How to complete this task: Each entry below should be retyped exactly as given.
** Opening Information shown block **
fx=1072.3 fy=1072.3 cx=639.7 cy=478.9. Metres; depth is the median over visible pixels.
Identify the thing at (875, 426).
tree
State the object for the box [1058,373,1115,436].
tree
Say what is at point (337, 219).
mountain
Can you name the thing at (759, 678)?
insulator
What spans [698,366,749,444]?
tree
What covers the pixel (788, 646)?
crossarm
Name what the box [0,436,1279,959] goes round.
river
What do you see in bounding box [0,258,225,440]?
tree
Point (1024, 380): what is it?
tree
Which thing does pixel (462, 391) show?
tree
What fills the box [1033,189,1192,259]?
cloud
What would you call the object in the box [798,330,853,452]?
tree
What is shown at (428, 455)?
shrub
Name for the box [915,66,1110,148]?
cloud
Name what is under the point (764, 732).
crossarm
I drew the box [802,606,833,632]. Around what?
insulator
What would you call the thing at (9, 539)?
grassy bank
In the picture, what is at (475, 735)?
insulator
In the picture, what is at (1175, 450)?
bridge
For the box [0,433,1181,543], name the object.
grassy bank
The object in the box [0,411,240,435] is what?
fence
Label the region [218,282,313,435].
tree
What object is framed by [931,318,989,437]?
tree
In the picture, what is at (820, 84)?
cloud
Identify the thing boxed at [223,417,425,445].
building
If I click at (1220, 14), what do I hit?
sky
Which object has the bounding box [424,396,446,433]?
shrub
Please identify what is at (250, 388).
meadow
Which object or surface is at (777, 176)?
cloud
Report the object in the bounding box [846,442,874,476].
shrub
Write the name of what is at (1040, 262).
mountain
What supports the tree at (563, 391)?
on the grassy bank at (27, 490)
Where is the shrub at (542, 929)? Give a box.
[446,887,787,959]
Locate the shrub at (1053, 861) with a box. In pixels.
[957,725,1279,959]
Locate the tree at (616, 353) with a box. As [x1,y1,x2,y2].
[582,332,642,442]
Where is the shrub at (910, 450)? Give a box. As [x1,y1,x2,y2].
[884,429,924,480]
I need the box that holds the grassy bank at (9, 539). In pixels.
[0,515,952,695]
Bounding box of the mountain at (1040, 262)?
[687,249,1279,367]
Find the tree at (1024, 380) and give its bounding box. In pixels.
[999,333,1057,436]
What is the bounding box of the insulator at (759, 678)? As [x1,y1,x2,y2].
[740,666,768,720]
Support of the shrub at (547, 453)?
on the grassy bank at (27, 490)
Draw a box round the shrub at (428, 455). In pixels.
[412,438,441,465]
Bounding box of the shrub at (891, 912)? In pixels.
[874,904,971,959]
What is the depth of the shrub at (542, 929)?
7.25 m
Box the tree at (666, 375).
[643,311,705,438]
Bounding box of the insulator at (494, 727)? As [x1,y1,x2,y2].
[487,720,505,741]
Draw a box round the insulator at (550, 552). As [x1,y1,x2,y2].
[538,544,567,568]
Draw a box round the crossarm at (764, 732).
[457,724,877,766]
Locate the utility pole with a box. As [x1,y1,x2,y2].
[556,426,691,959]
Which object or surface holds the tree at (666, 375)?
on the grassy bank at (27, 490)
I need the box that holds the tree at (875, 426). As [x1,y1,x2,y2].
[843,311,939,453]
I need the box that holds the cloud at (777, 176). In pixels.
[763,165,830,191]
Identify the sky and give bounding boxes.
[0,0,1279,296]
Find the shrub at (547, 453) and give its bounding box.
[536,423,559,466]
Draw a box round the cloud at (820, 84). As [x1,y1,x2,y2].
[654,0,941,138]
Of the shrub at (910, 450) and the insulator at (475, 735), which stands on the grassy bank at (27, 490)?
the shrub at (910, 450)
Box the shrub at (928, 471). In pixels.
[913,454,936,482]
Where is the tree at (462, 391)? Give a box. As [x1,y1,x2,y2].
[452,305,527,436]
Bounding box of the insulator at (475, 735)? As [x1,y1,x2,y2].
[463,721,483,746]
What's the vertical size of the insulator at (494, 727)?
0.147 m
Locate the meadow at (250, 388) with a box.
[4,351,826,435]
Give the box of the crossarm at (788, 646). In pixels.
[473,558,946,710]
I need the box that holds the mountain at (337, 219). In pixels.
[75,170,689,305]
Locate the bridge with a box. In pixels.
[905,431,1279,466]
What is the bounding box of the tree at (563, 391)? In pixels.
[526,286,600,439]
** Closing Information shown block **
Result:
fx=1072.3 fy=1072.3 cx=639.7 cy=478.9. Metres; depth is the median over visible pixels.
Identify the thing at (875, 426).
tree
State the object for the box [1058,373,1115,436].
tree
Say what is at point (337, 219).
mountain
Can you name the thing at (759, 678)?
insulator
What spans [698,366,749,444]?
tree
What covers the pixel (788, 646)?
crossarm
Name what the box [0,436,1279,959] goes round.
river
What do you see in bounding box [0,258,225,440]?
tree
Point (1024, 380): what is it?
tree
Which thing does pixel (462, 391) show?
tree
What fills the box [1033,189,1192,259]?
cloud
What would you call the object in the box [798,330,853,452]?
tree
What is shown at (428, 455)?
shrub
Name for the box [915,66,1110,148]?
cloud
Name what is under the point (764, 732).
crossarm
I drew the box [802,606,833,632]. Around what?
insulator
What would you call the thing at (9, 539)?
grassy bank
In the picture, what is at (475, 735)?
insulator
In the picture, what is at (1175, 450)?
bridge
For the box [0,433,1181,543], name the object.
grassy bank
The object in the box [0,411,240,435] is what?
fence
Label the region [218,282,313,435].
tree
What object is framed by [931,318,989,437]?
tree
In the picture, what is at (820, 84)?
cloud
Identify the thing boxed at [223,417,425,445].
building
If I click at (1220, 14), what do I hit?
sky
Which object has the bounding box [424,396,446,433]?
shrub
Please identify what is at (250, 388).
meadow
Which object or surface is at (777, 176)?
cloud
Report the object in the bounding box [846,442,874,476].
shrub
Write the name of what is at (1040, 262).
mountain
What supports the tree at (563, 391)?
on the grassy bank at (27, 490)
Where is the shrub at (542, 929)? Give a box.
[446,887,787,959]
Locate the shrub at (1053, 861) with a box. In pixels.
[957,725,1279,959]
Locate the tree at (616, 353) with a box. As [x1,y1,x2,y2].
[582,332,642,442]
Where is the shrub at (910, 450)? Give a box. As [x1,y1,x2,y2].
[884,429,924,480]
I need the box that holds the grassy bank at (9, 539). In pixels.
[0,515,952,695]
Bounding box of the mountain at (1040, 262)?
[687,249,1279,367]
Find the tree at (1024, 380) and give its bounding box. In pixels.
[999,333,1057,436]
What is the bounding box of the insulator at (759, 678)? As [x1,y1,x2,y2].
[740,666,768,720]
Support of the shrub at (547, 453)?
on the grassy bank at (27, 490)
Draw a box round the shrub at (428, 455). In pixels.
[412,438,441,465]
Bounding box of the shrub at (891, 912)? In pixels.
[874,904,971,959]
What is the depth of the shrub at (542, 929)?
7.25 m
Box the tree at (666, 375).
[643,311,705,438]
Bounding box of the insulator at (494, 727)? As [x1,y1,x2,y2].
[487,720,505,741]
Draw a box round the insulator at (550, 552). As [x1,y1,x2,y2].
[538,544,567,568]
Draw a box round the crossarm at (764, 732).
[457,724,877,766]
Locate the utility pole with a box. As [x1,y1,x2,y2].
[556,426,691,959]
Which object or surface holds the tree at (666, 375)?
on the grassy bank at (27, 490)
I need the box that holds the tree at (875, 426). As [x1,y1,x2,y2].
[843,311,939,453]
I need the box that holds the cloud at (777, 176). In pixels.
[763,165,830,191]
Identify the sky and give bounding boxes.
[0,0,1279,296]
Find the shrub at (547, 453) and give its bounding box.
[536,423,559,466]
Draw a box round the cloud at (820, 84). As [x1,y1,x2,y2].
[654,0,941,138]
Of the shrub at (910, 450) and the insulator at (475, 735), which stands on the grassy bank at (27, 490)?
the shrub at (910, 450)
Box the shrub at (928, 471). In pixels.
[913,454,936,482]
Where is the tree at (462, 391)? Give a box. As [x1,y1,x2,y2].
[452,305,527,436]
Bounding box of the insulator at (475, 735)? As [x1,y1,x2,y2].
[463,721,483,746]
What's the vertical size of the insulator at (494, 727)?
0.147 m
Locate the meadow at (250, 388) with a box.
[4,351,826,435]
Give the box of the crossarm at (788, 646). In pixels.
[473,558,946,710]
I need the box that holds the mountain at (337, 219). In pixels.
[75,170,689,305]
Locate the bridge with a box. In pixels.
[905,431,1279,466]
What is the bounding box of the tree at (563, 391)? In pixels.
[526,286,600,439]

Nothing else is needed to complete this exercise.